• YOUR INSTRUCTIONS:
Return exactly the lines that run from the one with "right elbow: (436, 265)" to the last line of the entries below, both included, and nothing else.

• Keypoint text descriptions:
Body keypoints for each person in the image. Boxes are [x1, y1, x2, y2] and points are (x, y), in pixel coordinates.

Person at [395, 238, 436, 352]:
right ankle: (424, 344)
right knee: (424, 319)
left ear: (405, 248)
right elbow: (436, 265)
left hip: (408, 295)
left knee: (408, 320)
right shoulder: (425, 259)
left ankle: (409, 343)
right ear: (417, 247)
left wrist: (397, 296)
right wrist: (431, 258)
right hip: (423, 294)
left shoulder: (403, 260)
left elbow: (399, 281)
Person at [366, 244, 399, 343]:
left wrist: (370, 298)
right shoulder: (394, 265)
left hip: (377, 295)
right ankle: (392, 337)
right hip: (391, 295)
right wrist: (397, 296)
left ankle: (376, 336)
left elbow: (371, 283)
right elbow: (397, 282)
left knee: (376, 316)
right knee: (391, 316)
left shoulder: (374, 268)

• WRITTEN REPLY:
right elbow: (436, 265)
left hip: (408, 295)
left knee: (408, 320)
right shoulder: (425, 259)
left ankle: (409, 343)
right ear: (417, 247)
left wrist: (397, 296)
right wrist: (431, 258)
right hip: (423, 294)
left shoulder: (403, 260)
left elbow: (399, 281)
Person at [366, 244, 399, 343]:
left wrist: (370, 298)
right shoulder: (394, 265)
left hip: (377, 295)
right ankle: (392, 337)
right hip: (391, 295)
right wrist: (397, 296)
left ankle: (376, 336)
left elbow: (371, 283)
right elbow: (397, 282)
left knee: (376, 316)
right knee: (391, 316)
left shoulder: (374, 268)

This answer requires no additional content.